Saturday, April 27, 2013
We Reject Ourselves
A few weeks ago, I received my first full request for my manuscript, DEFIANCE. I was overjoyed! I tried to keep calm remembering, the agent could still not like the full manuscript. My brain was on overdrive. I'm pretty sure my email got annoyed I checked it so much for the next twenty days. Seriously, I think my email began to mock me.
Those days passed. Slowly. The rest of that batch of queries came back as kind rejections. I wasn't expecting to hear back the same day as another simple form rejection. It was an email from the agent. I could see the first sentence before opening it. I took a deep breath and clicked it. It was a kind pass on my manuscript. It was nothing about the novel; the agent loved the premise, but the agent wasn't in love with the novel and to sell it, the agent wanted to love it. It was disappointing. I didn't cry at first. The agent was very kind and though I won't reveal who it was, the agent is still an incredible agent and anyone who gets this person as their agent is very lucky. Anyway, it was a hard to deal with. I'd gotten closer than I had gotten in years. (I had an agent briefly a few years back, but it was a bad situation and I won't get into it.)
I wanted to quit. I wanted to throw things because I felt inadequate to be a writer. Rejection sucks; don't let anyone ever tell you anything different. They are probably numb if they lie or pros at lying to themselves. I began to question if anything I've ever written was good enough. I have a few crappy novels I won't publish, unless someday I do some serious work on them. They are stepping stones on the way to being a better writer.
That was Wednesday.
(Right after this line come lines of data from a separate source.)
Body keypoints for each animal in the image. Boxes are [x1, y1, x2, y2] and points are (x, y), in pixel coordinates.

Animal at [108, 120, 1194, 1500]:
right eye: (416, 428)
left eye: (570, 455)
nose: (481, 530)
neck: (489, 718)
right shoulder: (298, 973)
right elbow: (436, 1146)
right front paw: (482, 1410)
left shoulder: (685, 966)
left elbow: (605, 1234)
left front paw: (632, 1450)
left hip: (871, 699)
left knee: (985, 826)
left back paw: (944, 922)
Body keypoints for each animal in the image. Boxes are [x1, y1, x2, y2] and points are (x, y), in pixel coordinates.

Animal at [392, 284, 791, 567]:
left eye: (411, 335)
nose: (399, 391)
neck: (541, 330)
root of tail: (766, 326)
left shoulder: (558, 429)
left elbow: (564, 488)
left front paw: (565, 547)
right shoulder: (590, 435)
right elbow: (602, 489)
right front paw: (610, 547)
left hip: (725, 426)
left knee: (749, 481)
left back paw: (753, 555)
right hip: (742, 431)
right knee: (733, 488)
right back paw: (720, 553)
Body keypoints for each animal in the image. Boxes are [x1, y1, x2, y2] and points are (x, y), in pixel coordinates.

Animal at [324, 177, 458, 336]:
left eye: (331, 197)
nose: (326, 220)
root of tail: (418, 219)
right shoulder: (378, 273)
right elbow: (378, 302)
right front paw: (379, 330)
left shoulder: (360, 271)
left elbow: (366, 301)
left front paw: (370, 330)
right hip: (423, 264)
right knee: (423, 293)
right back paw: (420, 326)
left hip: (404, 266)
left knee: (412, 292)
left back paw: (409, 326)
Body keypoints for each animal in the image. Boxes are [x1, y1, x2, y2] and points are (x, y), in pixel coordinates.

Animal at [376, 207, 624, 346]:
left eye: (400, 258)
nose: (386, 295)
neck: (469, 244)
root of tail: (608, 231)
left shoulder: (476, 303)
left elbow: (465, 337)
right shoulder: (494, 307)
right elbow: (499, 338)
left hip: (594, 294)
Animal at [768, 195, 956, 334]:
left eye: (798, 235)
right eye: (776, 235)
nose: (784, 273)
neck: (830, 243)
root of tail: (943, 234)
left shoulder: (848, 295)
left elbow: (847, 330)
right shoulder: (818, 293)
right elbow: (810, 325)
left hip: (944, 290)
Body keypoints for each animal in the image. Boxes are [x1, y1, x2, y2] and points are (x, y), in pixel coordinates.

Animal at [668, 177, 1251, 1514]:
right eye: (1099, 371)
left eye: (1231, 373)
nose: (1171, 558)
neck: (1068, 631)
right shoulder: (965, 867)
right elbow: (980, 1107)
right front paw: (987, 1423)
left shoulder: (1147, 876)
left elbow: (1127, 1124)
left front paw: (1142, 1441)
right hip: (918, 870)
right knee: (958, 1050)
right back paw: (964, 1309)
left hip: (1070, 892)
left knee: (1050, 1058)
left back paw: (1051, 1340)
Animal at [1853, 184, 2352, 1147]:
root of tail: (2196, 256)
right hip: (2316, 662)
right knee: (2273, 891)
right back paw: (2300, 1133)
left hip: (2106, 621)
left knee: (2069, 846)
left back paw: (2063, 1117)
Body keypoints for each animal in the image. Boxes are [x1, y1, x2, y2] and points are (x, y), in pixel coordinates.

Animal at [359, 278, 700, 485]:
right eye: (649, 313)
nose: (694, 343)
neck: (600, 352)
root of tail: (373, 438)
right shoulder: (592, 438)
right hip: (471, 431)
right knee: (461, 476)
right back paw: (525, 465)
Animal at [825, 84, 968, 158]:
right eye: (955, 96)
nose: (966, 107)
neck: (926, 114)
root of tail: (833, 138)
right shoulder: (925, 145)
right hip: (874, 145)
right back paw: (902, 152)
I felt like this.
Today is Saturday. Yes, obviously but today I woke up and I didn't hate writing today. I think it helped I stopped feeling bad for myself last night and decided to work on my critique partner's book. It's awesome by the way. I love his style of writing. He complimented me on doing the A-Z and critiquing a book and doing Camp NaNoWriMo. I almost responded, "Yeah, no big deal."
Actually it is a big deal! As writers, we sell ourselves short. We say what we wrote is crap and we compare ourselves to other writers. Constantly we compare and reject ourselves. We reject our own writing before we even try to let someone else love it.
We have to stop doing that! Writers don't always accept a compliment because we don't wanna be boastful or proud and annoying. It's okay to accept when someone compliments you. Don't brush it aside. Don't always focus on the bad. Focus on what you love about your novel and characters, not about that plot hole the size of Texas and the character with more cliques than a blond with a low IQ. You can fix that.
Accept a compliment on your writing.
Don't blow off that writing a book isn't an accomplishment.
Don't reject yourself before you even begin.
Love your writing and take it one day at a time. Your "once upon a time" will come. Don't hate the journey to get there. Live it.
So, what I'm taking away from this. I'm a writer and I've written seven books. I love what I write, even if it needs some help. It's nothing to look down at myself for. Someday I'll be published. It will all be worth it. Until then, I will love writing and take the rejections as they come, remembering this is not the end. It's a story that is just beginning. And will continue with every page we write.